Scientific classification
- Kingdom: Animalia
- Phylum: Chordata
- Class: Amphibia
- Order: Anura
- Family: Hyperoliidae
- Genus: Hyperolius
- Species: H. acutirostris
- Binomial name: Hyperolius acutirostris Buchholz and Peters, 1875
- Synonyms: Rappia acutirostris (Buchholz and Peters, 1875)

= Hyperolius acutirostris =

- Genus: Hyperolius
- Species: acutirostris
- Authority: Buchholz and Peters, 1875
- Conservation status: LC
- Synonyms: Rappia acutirostris (Buchholz and Peters, 1875)

Species of frog

Hyperolius acutirostris is a species of frog in the family Hyperoliidae. It is endemic to southwestern Cameroon, found as far east as the region of Yaoundé. Common name sharpsnout reed frog has been coined for it.

==Description==
Males measure 20–23 mm and adult females 23–29 mm in snout–vent length. The dorsal pattern often involves alternating dark and light broad transverse bands. A light band in front of the urostyle is always present. The gular flap is very small. Undersides of the feet, hands, and (often) lower jaw have black pigmentation. There are small tubercles on the dorsum. The canthus rostralis is distinct. The pupils are horizontal.

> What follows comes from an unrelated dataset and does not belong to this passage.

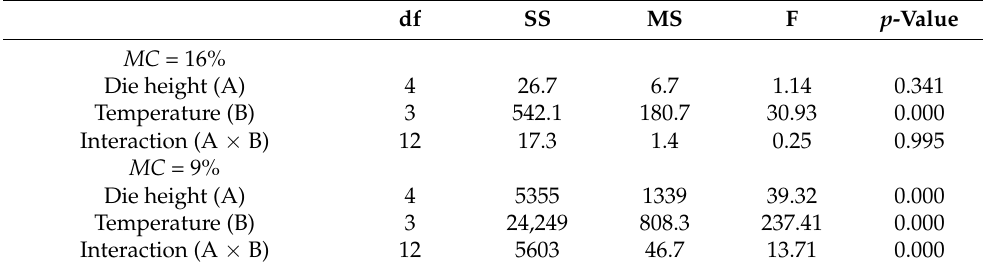
Figure 4. The changes of relaxation coefficient values [%] for moisture content 16% ( a ) and moisture content 9% ( b ). The statistical analysis for moisture content MC = 9% confirmed the influence of all input parameters on the value of the relaxation coefficient (Table 4). Table 4. Results of ANOVA analysis for the relaxation coefficient for two moistures.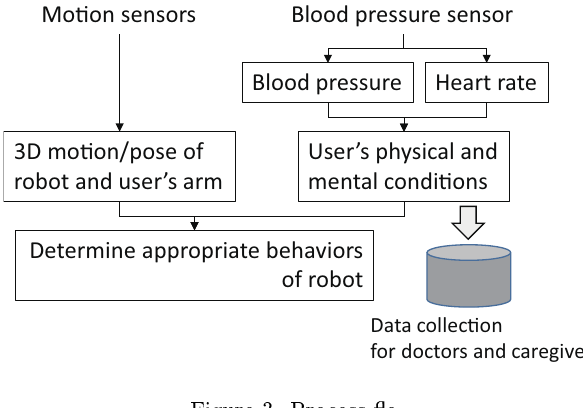
Figure 3: Process (cid:29)ow blood pressure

The male advertisement call is a "clack".

==Habitat and conservation==
Natural habitats of Hyperolius acutirostris are mature forests at elevations up to 1300 m above sea level. It is a strictly arboreal species, and also reproduction takes place in water in tree holes. It is common in suitable habitat but threatened by habitat loss caused by logging, agriculture, and human settlements.